As a best practice, eBay is advising its users to reset their passwords to minimize any potential risks from the database breach.
Although full details of the breach have not yet been disclosed, eBay has indicated compromised employee credentials are partially to blame.
"Cyberattackers compromised a small number of employee log-in credentials, allowing unauthorized access to eBay's corporate network," eBay noted in a blog post. "Working with law enforcement and leading security experts, the company is aggressively investigating the matter and applying the best forensics tools and practices to protect customers."
The compromised database does not impact eBay's PayPal users either. In a blog post, PayPal noted that PayPal information is stored separately and information is not shared with eBay or other merchants.
"Extensive forensic research has shown no evidence of unauthorized access or compromise to personal or financial information for PayPal customers," PayPal stated.
Security experts contacted by eWEEK were not surprised by the eBay disclosure and warn that more breaches are likely in the months and years ahead.
"It's not surprising that eBay's site was breached, and attacks like this can definitely be considered the new normal, as we've seen even in only the last few weeks," Maty Siman, founder and CTO of Checkmarx, told eWEEK. "Major organizations are compromised on a daily basis, jeopardizing a huge amount of sensitive user and company information."
Checkmarx is a code security vendor, and Siman is a strong advocate for the use of code scanning to find vulnerabilities.
"Organizations and companies need to take more precautions and take more security measures to protect their digital assets from the outset by examining their source code for vulnerabilities and eliminating them in advance," Siman said.
Eric Cowperthwaite, vice president of Advanced Security and Strategy at Core Security, told eWEEK that attacks aimed at compromising user IDs and passwords are going to be quite common going forward.

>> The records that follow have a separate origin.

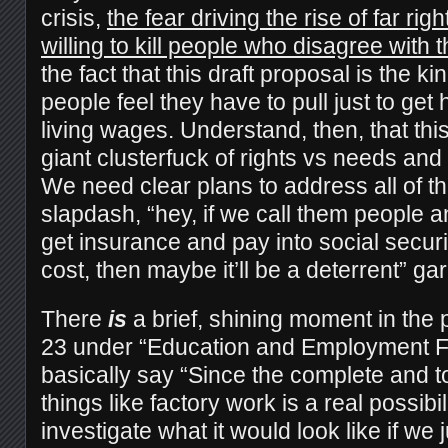
crisis,
the fear driving the rise of far rig
willing to kill people who disagree with 
the fact that this draft proposal is the kin
people feel they have to pull just to ge
living wages. Understand, then, that thi
giant clusterfuck of rights vs needs and a
We need clear plans to address all of th
slapdash, “hey, if we call them people 
get insurance and pay into social security 
cost, then maybe it’ll be a deterrent” ga
There
is
a brief, shining moment in the p
23 under “Education and Employment F
basically say “Since the complete and t
things like factory work is a real possibi
investigate what it would look like if we 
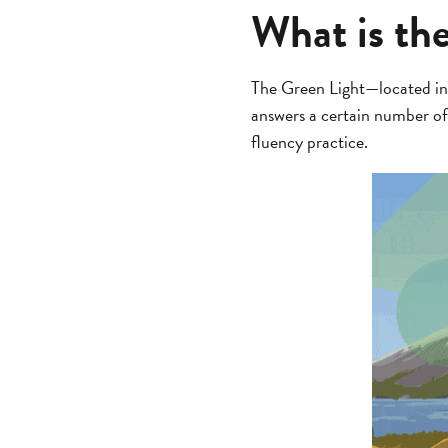
What is th
The Green Light—located in 
answers a certain number of
fluency practice.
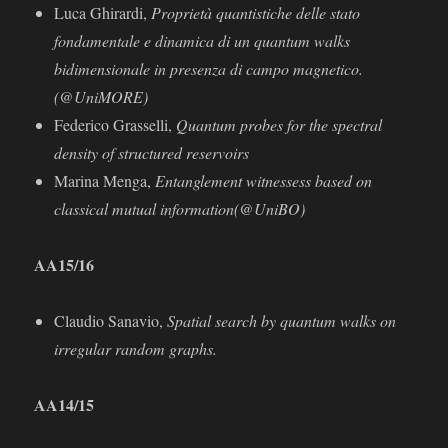
Luca Ghirardi,
Proprietà quantistiche delle stato
fondamentale e dinamica di un quantum walks
bidimensionale in presenza di campo magnetico.
(@UniMORE)
Federico Grasselli,
Quantum probes for the spectral
density of structured reservoirs
Marina Menga,
Entanglement witnessess based on
classical mutual information(@UniBO)
AA15/16
Claudio Sanavio,
Spatial search by quantum walks on
irregular random graphs.
AA
14/15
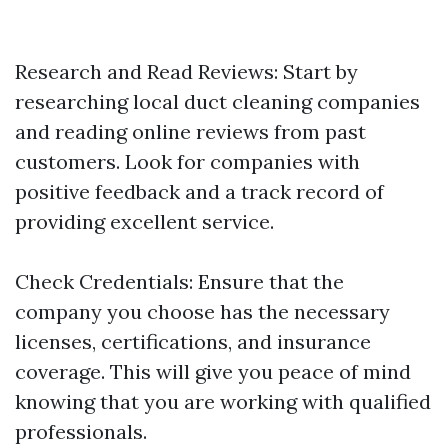
Research and Read Reviews: Start by
researching local duct cleaning companies
and reading online reviews from past
customers. Look for companies with
positive feedback and a track record of
providing excellent service.
Check Credentials: Ensure that the
company you choose has the necessary
licenses, certifications, and insurance
coverage. This will give you peace of mind
knowing that you are working with qualified
professionals.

That said, there are things that users can and should do to protect themselves.
Cowperthwaite suggests that users immediately change all of their passwords, not just their eBay passwords. Secondly, he suggests that users begin using a password manager and maintain different IDs and passwords for their various online systems that contain personal or financial information, like banks and online shopping.
"Organizations need to recognize that stores of user credentials are an asset that the bad guys are going to try and breach," Cowperthwaite said. "Even more importantly, organizations need to take effective, proactive actions to strengthen their information security."